Robert K. Goldman is Louis C. James Scholar; co-director, Center for Human Rights and Humanitarian Law; faculty director, the War Crimes Research Office; and professor of law. He holds expertise in international and human rights law; U.S. foreign policy; terrorism; and law of armed conflict. From 1996 to 2004 he was a member of the Organization of American States’ Inter-American Commission on Human Rights, and its president in 1999. From July 2004 to July 2005, Goldman was the UN Human Rights Commission’s Independent Expert on the protection of human rights and fundamental freedoms while countering terrorism. In October 2005, the International Commission of Jurists named him one of the eight jurists on the Eminent Jurists Panel on Terrorism, Counter-Terrorism and Human Rights.
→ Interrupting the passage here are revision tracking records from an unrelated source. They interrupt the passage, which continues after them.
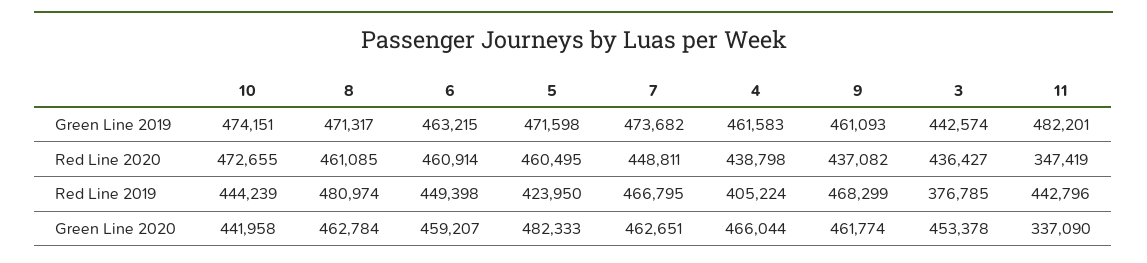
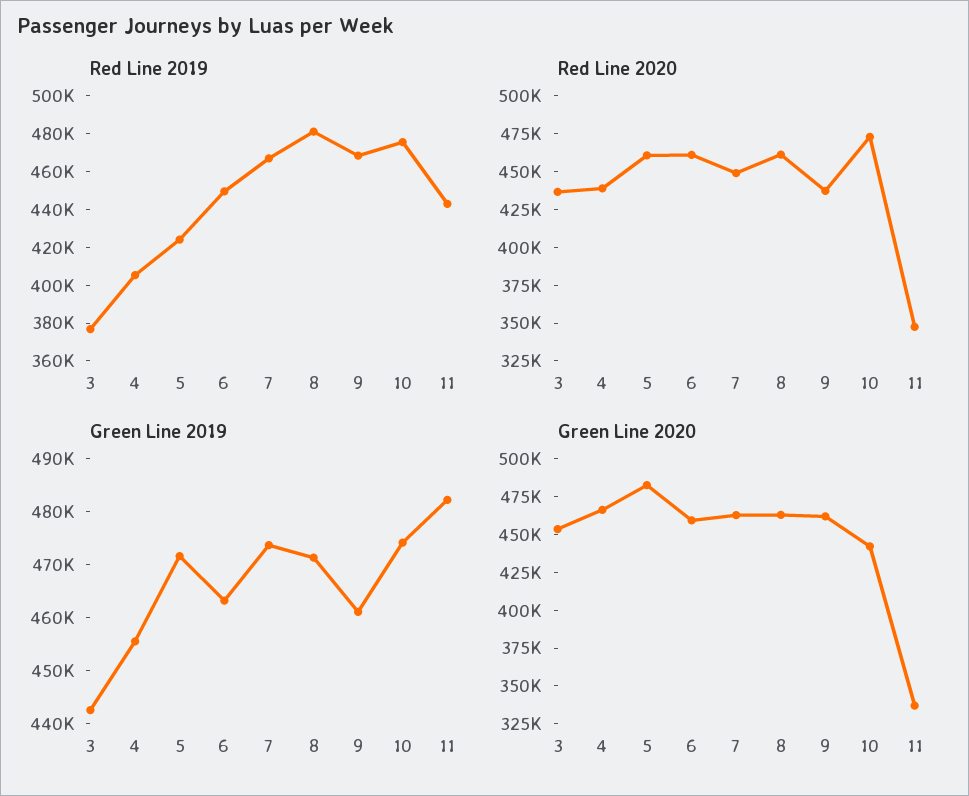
  {
    "Green Line 2019": {
      "10": 474151,
      "8": 471317,
      "6": 463215,
      "5": 471598,
      "7": 473682,
-     "4": 461583,
+     "4": 456000,
      "9": 461093,
      "3": 442574,
      "11": 482201
    },
    "Red Line 2020": {
      "10": 472655,
      "8": 461085,
      "6": 460914,
      "5": 460495,
      "7": 448811,
      "4": 438798,
      "9": 437082,
      "3": 436427,
      "11": 347419
    },
    "Red Line 2019": {
-     "10": 444239,
+     "10": 475000,
      "8": 480974,
      "6": 449398,
      "5": 423950,
      "7": 466795,
      "4": 405224,
      "9": 468299,
      "3": 376785,
      "11": 442796
    },
    "Green Line 2020": {
      "10": 441958,
      "8": 462784,
      "6": 459207,
      "5": 482333,
      "7": 462651,
      "4": 466044,
      "9": 461774,
      "3": 453378,
      "11": 337090
    }
  }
He is author of The Protection of Human Rights: Past, Present and Future (1972); coauthor of Middle East Watch’s book, Needless Deaths in the Gulf War, a 1991 publication that assessed civilian casualties during the 39-day air campaign and assigned responsibility for violations of the laws of war; and coauthor of The International Dimension of Human Rights: A Guide For Application in Domestic Law (2001). He is also the author of scores of reports, papers and articles on human rights and humanitarian law related issues.